A lei também prevê contrapartidas obrigatórias por parte das empresas beneficiadas, como a execução do projeto conforme aprovado, manutenção dos empregos gerados e regularidade fiscal. O descumprimento dessas exigências poderá resultar na perda dos incentivos e na cobrança dos valores com acréscimos legais.

 

De acordo com a estimativa apresentada pela prefeitura, a renúncia de receita pode chegar a cerca de R$ 5,6 milhões neste ano, com previsão de aumento nos anos seguintes.

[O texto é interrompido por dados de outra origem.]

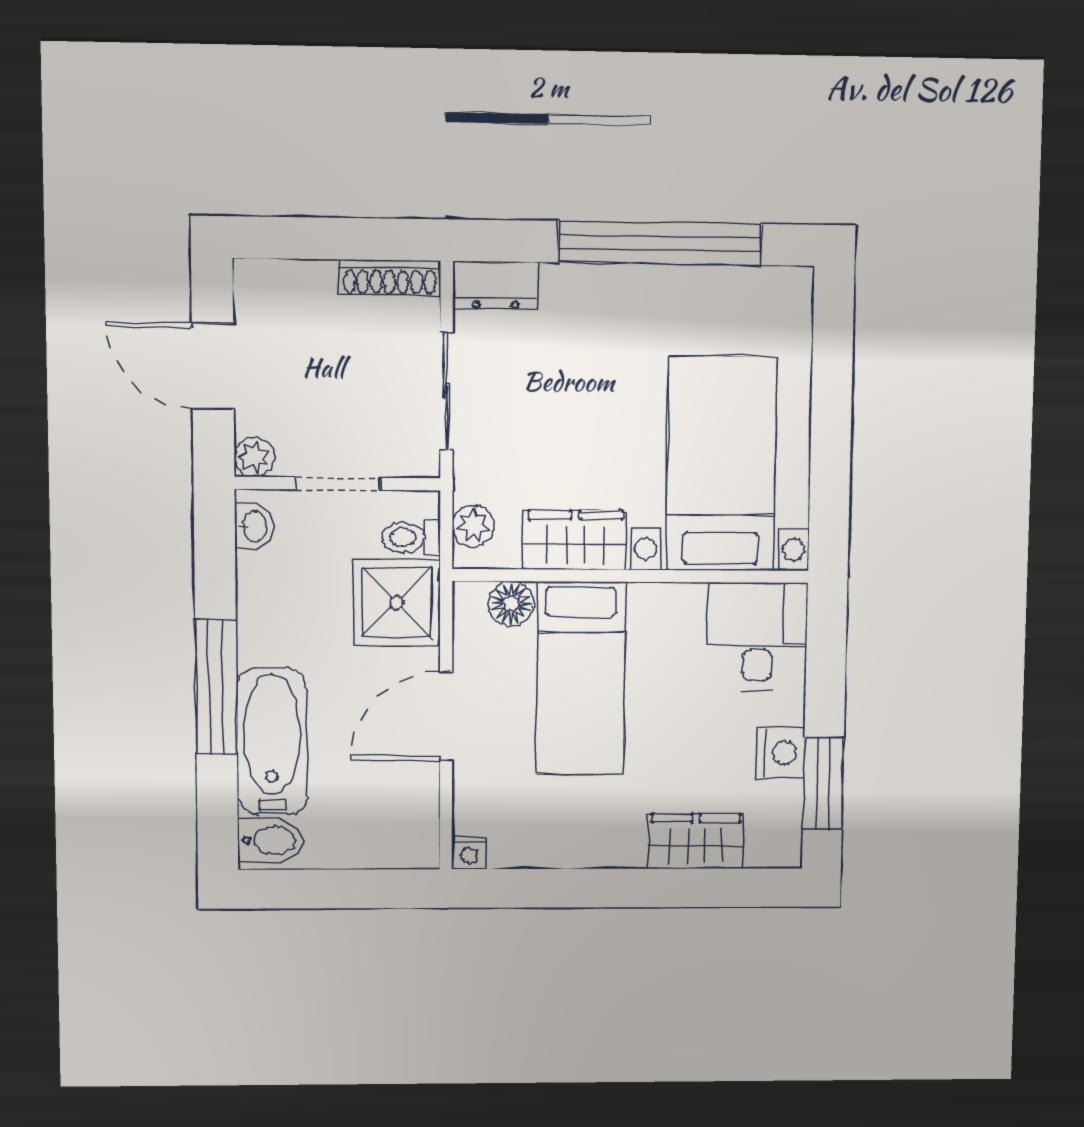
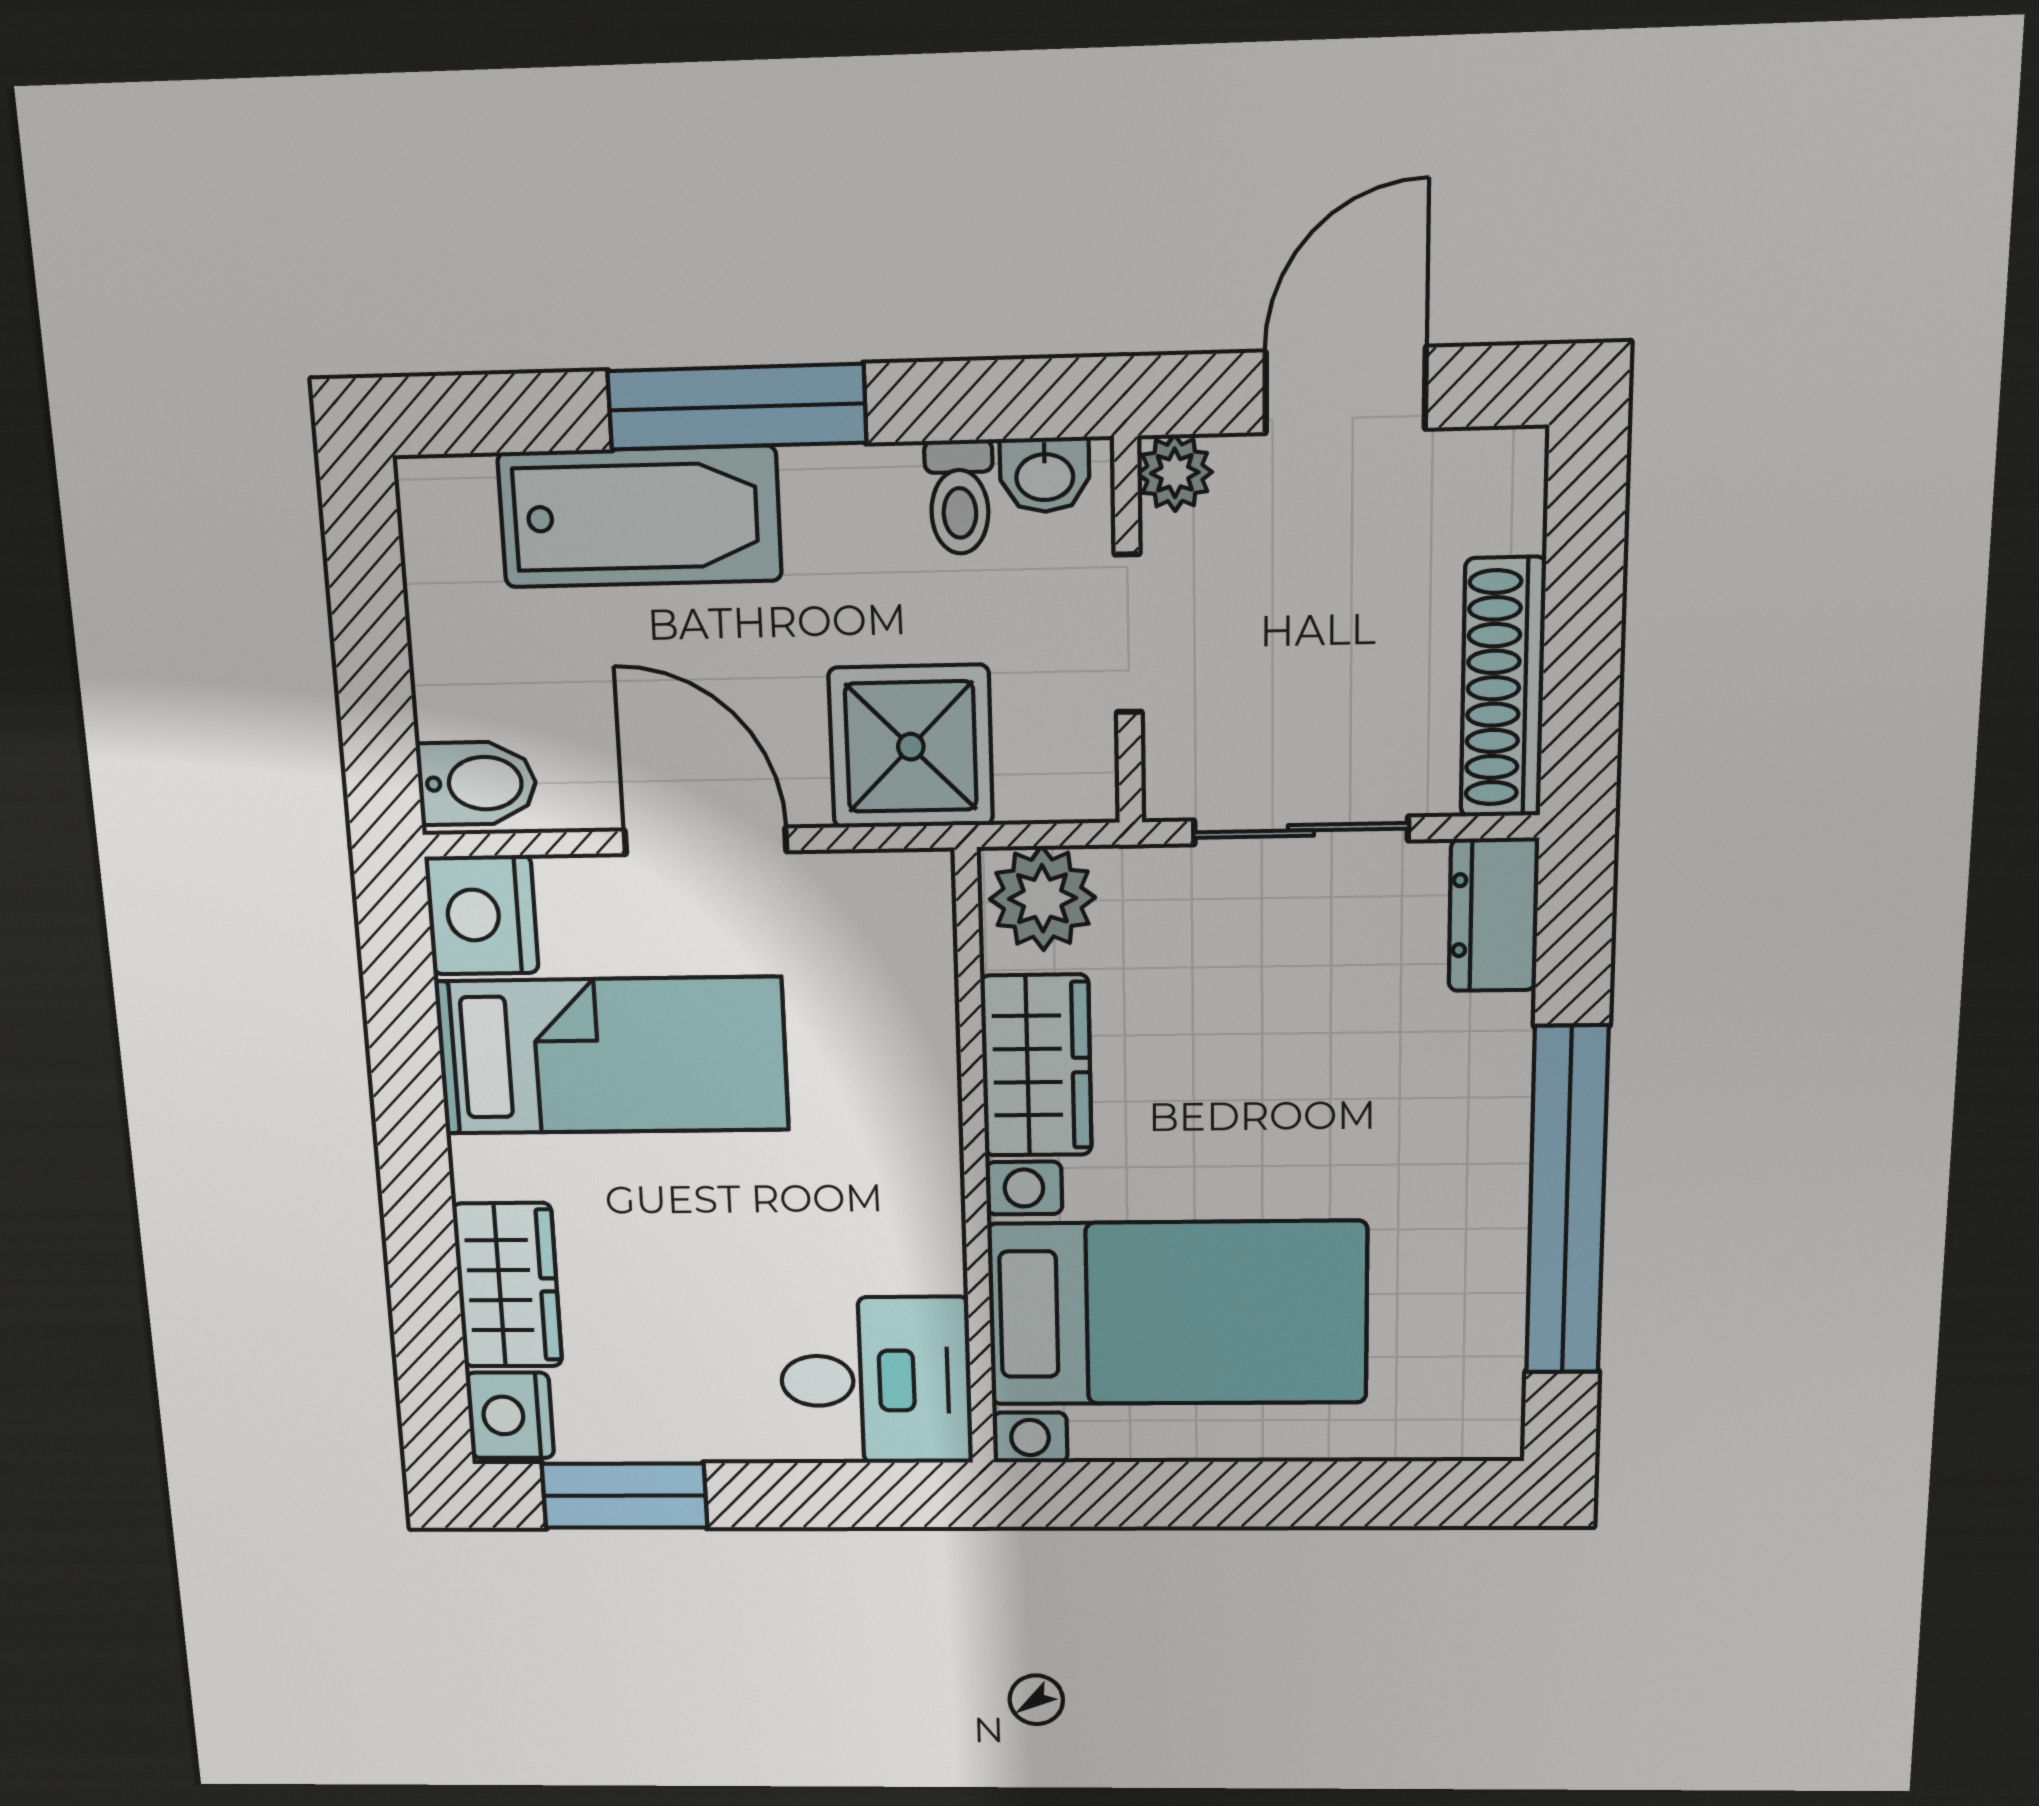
shoe rack: (390, 278) -> (1503, 688), width x1.36, depth x1.24
plant: (473, 526) -> (1043, 898), width x1.38, depth x1.38
toilet: (411, 537) -> (959, 497), moved, turned 180
floor lamp: (511, 604) -> (917, 954), removed
bed: (581, 678) -> (612, 1056), moved, turned 180
nightstand: (781, 753) -> (510, 1415), moved, turned 90
bidet: (270, 840) -> (477, 783), moved, turned -90
nightstand: (469, 853) -> (482, 915), width x1.89, depth x1.79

A justificativa, na visão do secretário, é que os valores correspondem a receitas potenciais, vinculadas a novos empreendimentos, o que não comprometeria o equilíbrio das contas públicas. “A partir do momento do início do trabalho, no caso, da construção, esse retorno já é imediato. A visão que tem que ter não é o que a prefeitura renuncia, mas o que a prefeitura vai ter de incremento com uma nova empresa, uma nova indústria. O que o município está fazendo, na verdade, é ajudando, dando uma contribuição para que essa indústria gere muito mais à riqueza do município do que o município está abrindo mão”, argumentou.

 

O secretário cita o exemplo da primeira indústria de etanol instalada em Sinop que recebeu incentivos fiscais em torno de R$ 3,5 milhões, em 2018, para se instalar no município. “Para fazer um comparativo, a indústria de etanol responde por 14% de toda a arrecadação do município. Ou seja, o incentivo que o município dá é infinitamente menor, mais importante é o que a indústria devolve para o município”, afirmou.